Actualisé 06.11.2015 à 06:00

Vaud - Genève

Epidémie de gale: injustice face à l'assurance maladie

Le CHUV et les HUG doivent soigner de plus en plus de personnes atteintes. Le remboursement des frais médicaux n'est pas évident.

de
Frédéric Nejad Toulami

Les cas de gale se sont multipliés depuis 2013, avec notamment l'arrivée de nombreux migrants. On parle désormais officiellement d'épidémie dans les centres d'enregistrement et les abris PC qui accueillent ces populations.
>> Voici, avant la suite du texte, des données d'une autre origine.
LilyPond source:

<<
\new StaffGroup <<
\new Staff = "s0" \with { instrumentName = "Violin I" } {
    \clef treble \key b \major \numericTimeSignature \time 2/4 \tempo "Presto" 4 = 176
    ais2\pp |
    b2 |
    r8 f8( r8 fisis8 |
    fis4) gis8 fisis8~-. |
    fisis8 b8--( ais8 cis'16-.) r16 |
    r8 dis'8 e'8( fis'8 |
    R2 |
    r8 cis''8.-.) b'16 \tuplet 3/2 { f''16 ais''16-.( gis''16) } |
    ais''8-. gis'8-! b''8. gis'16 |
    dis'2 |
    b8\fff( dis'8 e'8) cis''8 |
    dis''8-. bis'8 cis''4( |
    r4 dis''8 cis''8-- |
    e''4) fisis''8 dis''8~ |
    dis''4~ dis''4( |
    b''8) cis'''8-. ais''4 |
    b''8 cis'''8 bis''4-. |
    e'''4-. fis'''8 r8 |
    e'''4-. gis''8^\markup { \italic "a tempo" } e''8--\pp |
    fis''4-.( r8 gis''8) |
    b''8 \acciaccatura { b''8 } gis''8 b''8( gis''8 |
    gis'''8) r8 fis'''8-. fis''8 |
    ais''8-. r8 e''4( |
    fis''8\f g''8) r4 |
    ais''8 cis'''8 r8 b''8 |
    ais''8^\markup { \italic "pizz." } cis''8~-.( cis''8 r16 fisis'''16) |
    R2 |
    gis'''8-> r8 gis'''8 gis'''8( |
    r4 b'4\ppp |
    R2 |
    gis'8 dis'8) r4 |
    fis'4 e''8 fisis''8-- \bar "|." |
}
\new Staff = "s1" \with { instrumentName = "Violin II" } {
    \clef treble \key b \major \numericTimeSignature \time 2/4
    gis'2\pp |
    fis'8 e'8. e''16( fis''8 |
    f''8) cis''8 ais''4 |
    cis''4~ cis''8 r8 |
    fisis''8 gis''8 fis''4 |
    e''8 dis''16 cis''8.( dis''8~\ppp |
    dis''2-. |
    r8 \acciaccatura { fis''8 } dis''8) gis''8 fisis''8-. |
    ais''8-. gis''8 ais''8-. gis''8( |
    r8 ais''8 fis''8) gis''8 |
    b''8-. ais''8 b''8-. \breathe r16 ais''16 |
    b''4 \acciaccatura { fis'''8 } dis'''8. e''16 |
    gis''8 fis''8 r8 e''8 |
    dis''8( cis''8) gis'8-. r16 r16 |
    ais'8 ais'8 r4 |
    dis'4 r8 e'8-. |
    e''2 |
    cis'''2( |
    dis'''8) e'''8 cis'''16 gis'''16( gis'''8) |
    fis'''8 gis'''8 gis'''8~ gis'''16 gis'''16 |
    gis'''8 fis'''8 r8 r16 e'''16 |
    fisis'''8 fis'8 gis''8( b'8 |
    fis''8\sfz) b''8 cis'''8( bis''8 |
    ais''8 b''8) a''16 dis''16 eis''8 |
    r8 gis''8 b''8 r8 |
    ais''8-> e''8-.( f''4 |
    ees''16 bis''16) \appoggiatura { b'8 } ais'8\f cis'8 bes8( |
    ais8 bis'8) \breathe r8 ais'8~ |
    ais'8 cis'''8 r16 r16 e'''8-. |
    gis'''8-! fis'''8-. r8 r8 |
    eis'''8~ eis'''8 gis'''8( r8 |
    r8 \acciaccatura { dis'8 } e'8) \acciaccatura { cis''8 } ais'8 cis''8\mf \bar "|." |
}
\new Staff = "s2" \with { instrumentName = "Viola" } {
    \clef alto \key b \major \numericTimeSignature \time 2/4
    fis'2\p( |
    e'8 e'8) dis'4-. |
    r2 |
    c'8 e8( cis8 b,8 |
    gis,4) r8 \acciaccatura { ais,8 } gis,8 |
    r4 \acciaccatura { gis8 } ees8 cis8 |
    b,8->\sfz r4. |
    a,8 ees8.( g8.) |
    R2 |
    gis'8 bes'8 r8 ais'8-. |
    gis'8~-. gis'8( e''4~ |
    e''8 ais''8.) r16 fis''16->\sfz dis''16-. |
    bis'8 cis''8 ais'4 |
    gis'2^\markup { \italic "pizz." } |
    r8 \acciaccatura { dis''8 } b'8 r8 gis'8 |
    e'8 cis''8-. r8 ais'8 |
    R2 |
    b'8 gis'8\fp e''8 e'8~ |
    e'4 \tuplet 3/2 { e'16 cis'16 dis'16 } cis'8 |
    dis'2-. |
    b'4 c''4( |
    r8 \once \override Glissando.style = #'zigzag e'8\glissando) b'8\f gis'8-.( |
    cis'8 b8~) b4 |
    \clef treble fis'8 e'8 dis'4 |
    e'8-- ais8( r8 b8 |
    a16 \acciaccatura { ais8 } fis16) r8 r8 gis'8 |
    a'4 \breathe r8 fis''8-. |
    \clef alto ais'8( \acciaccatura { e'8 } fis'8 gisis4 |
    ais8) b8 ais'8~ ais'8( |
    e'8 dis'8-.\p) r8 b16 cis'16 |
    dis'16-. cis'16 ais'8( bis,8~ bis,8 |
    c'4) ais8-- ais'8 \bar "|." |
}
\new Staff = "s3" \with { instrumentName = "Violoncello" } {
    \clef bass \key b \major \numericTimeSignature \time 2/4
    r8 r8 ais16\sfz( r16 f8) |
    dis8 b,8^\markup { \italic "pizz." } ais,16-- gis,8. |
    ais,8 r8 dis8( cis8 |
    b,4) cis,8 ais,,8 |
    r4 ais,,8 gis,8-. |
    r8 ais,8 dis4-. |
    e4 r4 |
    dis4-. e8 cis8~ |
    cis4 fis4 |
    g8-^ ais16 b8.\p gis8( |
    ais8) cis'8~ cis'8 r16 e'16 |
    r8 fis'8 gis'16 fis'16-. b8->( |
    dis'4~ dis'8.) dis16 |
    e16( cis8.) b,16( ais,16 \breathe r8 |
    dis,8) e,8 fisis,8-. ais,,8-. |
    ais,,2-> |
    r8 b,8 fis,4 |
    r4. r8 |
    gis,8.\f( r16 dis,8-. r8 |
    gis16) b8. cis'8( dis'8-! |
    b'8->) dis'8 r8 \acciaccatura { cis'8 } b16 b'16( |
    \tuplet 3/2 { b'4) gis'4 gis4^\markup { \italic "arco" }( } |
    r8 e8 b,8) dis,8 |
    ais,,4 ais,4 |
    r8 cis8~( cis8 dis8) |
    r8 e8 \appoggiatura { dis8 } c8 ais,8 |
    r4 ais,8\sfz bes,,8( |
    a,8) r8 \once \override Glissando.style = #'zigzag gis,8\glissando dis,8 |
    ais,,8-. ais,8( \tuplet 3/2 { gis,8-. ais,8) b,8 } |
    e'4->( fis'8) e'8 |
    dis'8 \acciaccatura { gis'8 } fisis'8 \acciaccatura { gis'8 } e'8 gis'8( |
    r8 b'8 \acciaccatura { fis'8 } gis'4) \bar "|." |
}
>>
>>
«Il s'agit en général de demandeurs d'asile qui ont effectué un long parcours et n'ont pas toujours eu accès aux conditions d'hygiène minimales», décrit le porte-parole des HUG, Nicolas de Saussure. A Genève, ce sont surtout des Erythréens, mais ils peuvent aussi avoir contracté la gale durant leur difficile voyage ou dans un abri PC en Suisse. Un constat similaire est dressé du côté vaudois du CHUV, avec aussi des cas au sein d'immigrés afghans.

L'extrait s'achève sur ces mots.